Guardian's 2025 Charity Appeal Champions Hope Against UK Division
Guardian launches 2025 charity appeal for community hope

The Guardian has launched its annual charity appeal for 2025 with a powerful and urgent focus on fostering hope and community resilience in the face of escalating social division and hatred across the UK.

A Direct Response to a Toxic Climate

Launching on Friday, the appeal arrives during what the newspaper describes as a year marked by unsettling social division, anger, and unrest. The backdrop includes a rise in extremist violence and rhetoric, intense demonisation of migrants, and far-right activists marching in streets. The resurgence of what is termed "1970s-style racism" has also seen NHS nurses, care workers, and charities facing abuse.

Against this toxic climate, the appeal's theme is unapologetically hope. It will support five grassroots charities operating at the heart of local neighbourhoods: Citizens UK, The Linking Network, Locality, Hope Unlimited Charitable Trust, and Who is Your Neighbour? These organisations are selected for their work in nurturing community pride and driving positive change, offering a vital antidote to polarisation and distrust.

Root Causes and Grassroots Solutions

The appeal highlights the profound challenges many communities face, including eroded public services, lost communal spaces, and damaged civic infrastructure. Rising inequality, driven by austerity and a broken economic model, has fostered deep-rooted poverty and resentment for many, while shattering dreams of a better future for others.

Compounding these issues is fragile trust in institutions, the distortion of public debate by misinformation and conspiracy theories, and growing intimidation and violence against minorities. "It can feel frightening, and bleak," the appeal acknowledges.

However, the work of the partner charities provides concrete examples of a different path. Operating in some of the UK's most economically deprived areas, they:

  • Campaign for better housing, improved health services and thriving high streets.
  • Help restore abandoned libraries, parks, and community centres.
  • Run food banks, jobs initiatives, youth clubs, arts projects, and refugee welcome schemes.

Their approach is locally led, built on respectful conversations, and focused on bringing together neighbours of different cultures and faiths to find common values. "They make connections and build relationships, hope and resilience," the appeal states.

How to Support the Appeal

The Guardian is calling on its readers to donate generously to support these five charities. The charity appeal telethon will take place on Saturday 13 December, where Guardian journalists will take calls and donations. Furthermore, The Guardian Bookshop will donate 20p from every order received until 31 December to the appeal.

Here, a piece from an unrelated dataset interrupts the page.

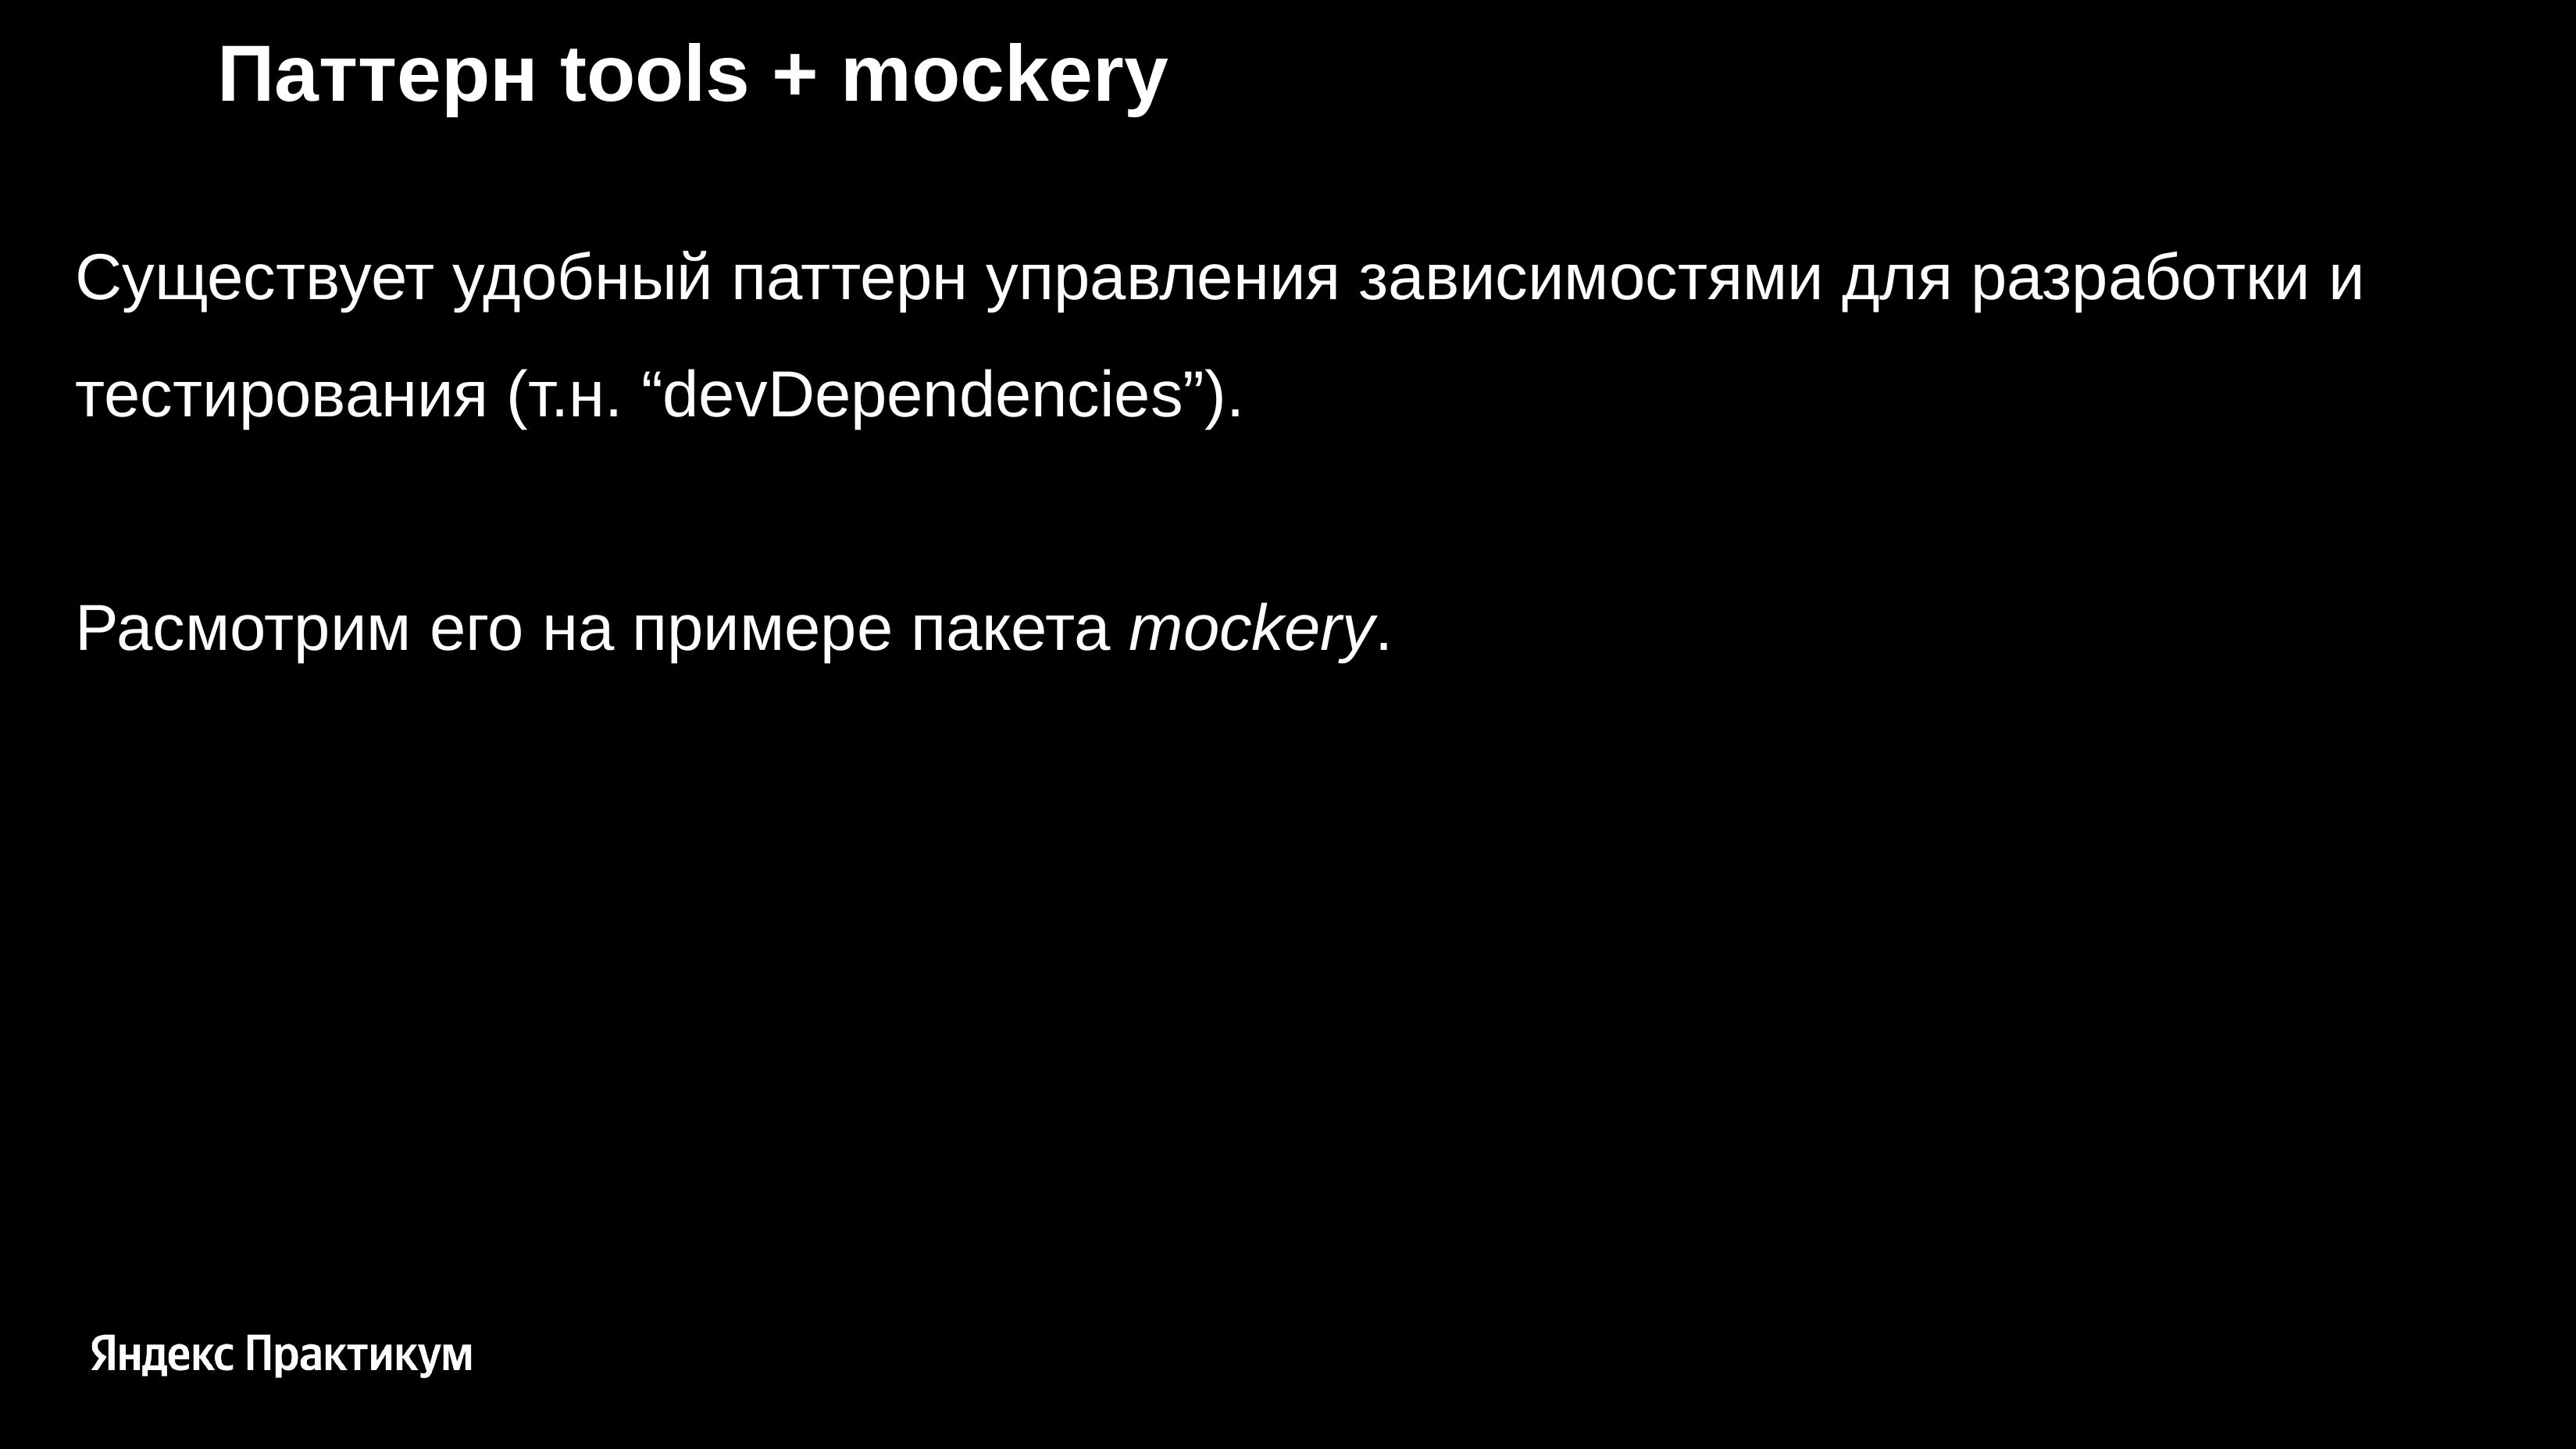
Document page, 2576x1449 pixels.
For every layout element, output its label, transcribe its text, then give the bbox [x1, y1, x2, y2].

picture [88, 1344, 474, 1380]
title Паттерн tools + mockery [217, 21, 2349, 120]
title Существует удобный паттерн управления зависимостями для разработки и тестирования (т.н. “devDependencies”). Расмотрим его на примере пакета mockery. [75, 195, 2536, 1344]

Over the past decade, Guardian readers have raised an incredible £15m for good causes through the annual appeal, supporting themes from child poverty and the climate crisis to refugees and victims of war.

While charity alone cannot fix societal divisions or extreme inequality, the appeal serves as a showcase of what is possible and a tribute to voluntary efforts that transform lives. As the partner charity Locality puts it: "Our communities are the beating heart of a fairer society and a defence against hatred... Now, more than ever, we must invest in hope."